Directions for this task:
Skip every line before the one containing "Indirect Fires", then copy that line and the rest of the entries below exactly, through the last line.

Transcribed page contents:
= Beginning of Section =

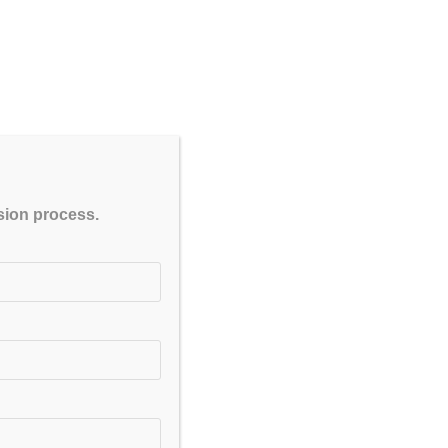
TE toppers and experienced
CLOSE
ssion process.
at reflect the latest exam
orums.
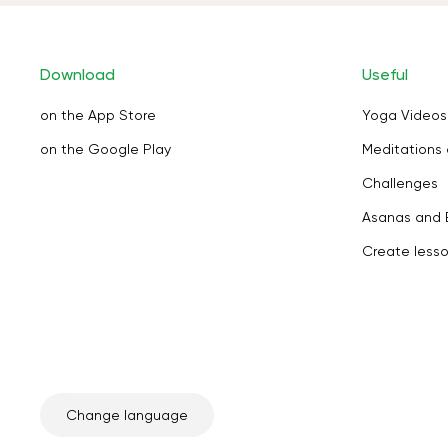
Download
Useful
on the App Store
Yoga Videos
on the Google Play
Meditations 
Challenges
Asanas and 
Create less
Change language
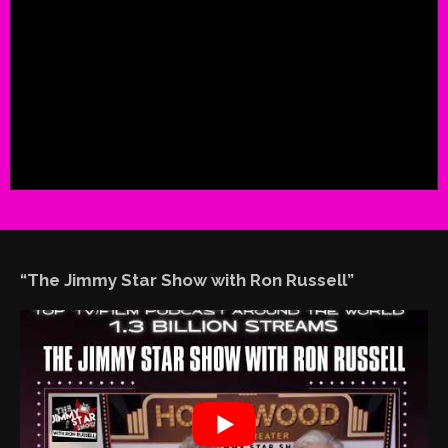
“The Jimmy Star Show with Ron Russell”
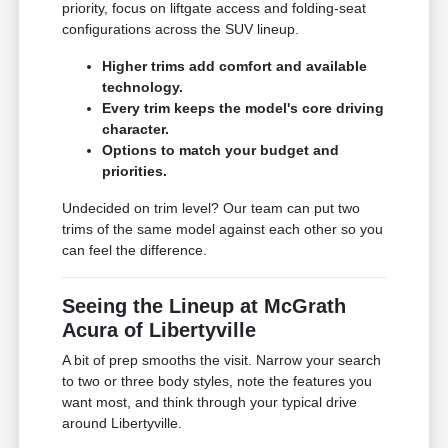
priority, focus on liftgate access and folding-seat
configurations across the SUV lineup.
Higher trims add comfort and available
technology.
Every trim keeps the model's core driving
character.
Options to match your budget and
priorities.
Undecided on trim level? Our team can put two
trims of the same model against each other so you
can feel the difference.
Seeing the Lineup at McGrath
Acura of Libertyville
A bit of prep smooths the visit. Narrow your search
to two or three body styles, note the features you
want most, and think through your typical drive
around Libertyville.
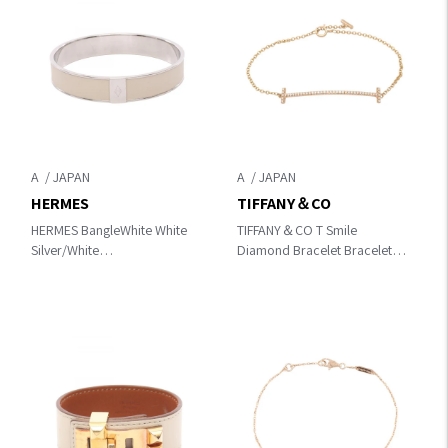
A
A
HERMES
TIFFANY＆CO
HERMES BangleWhite White
TIFFANY＆CO T Smile
Silver/White
Diamond Bracelet Bracelet
Other×leather×metal
Clear/Gold K18PG（Rose
Gold）×diamond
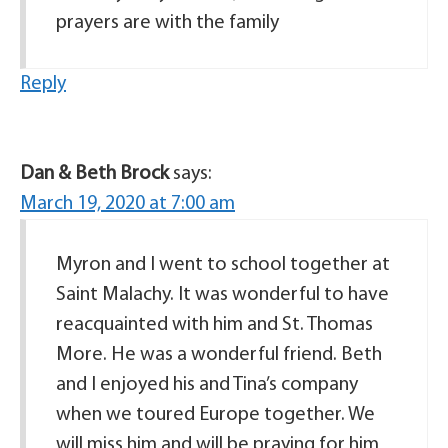
prayers are with the family
Reply
Dan & Beth Brock
says:
March 19, 2020 at 7:00 am
Myron and I went to school together at
Saint Malachy. It was wonderful to have
reacquainted with him and St. Thomas
More. He was a wonderful friend. Beth
and I enjoyed his and Tina’s company
when we toured Europe together. We
will miss him and will be praying for him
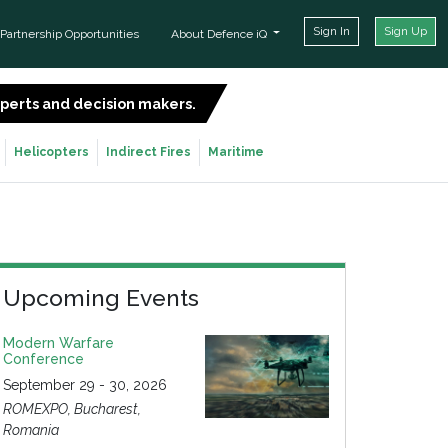
Sign In
Sign Up
Partnership Opportunities
About Defence iQ
experts and decision makers.
SIGN UP FOR FREE
Helicopters
Indirect Fires
Maritime
Upcoming Events
Modern Warfare
Conference
September 29 - 30, 2026
ROMEXPO, Bucharest,
Romania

= End of Section =

Reply to the exercise:
Indirect Fires
Maritime
Upcoming Events
Modern Warfare
Conference
September 29 - 30, 2026
ROMEXPO, Bucharest,
Romania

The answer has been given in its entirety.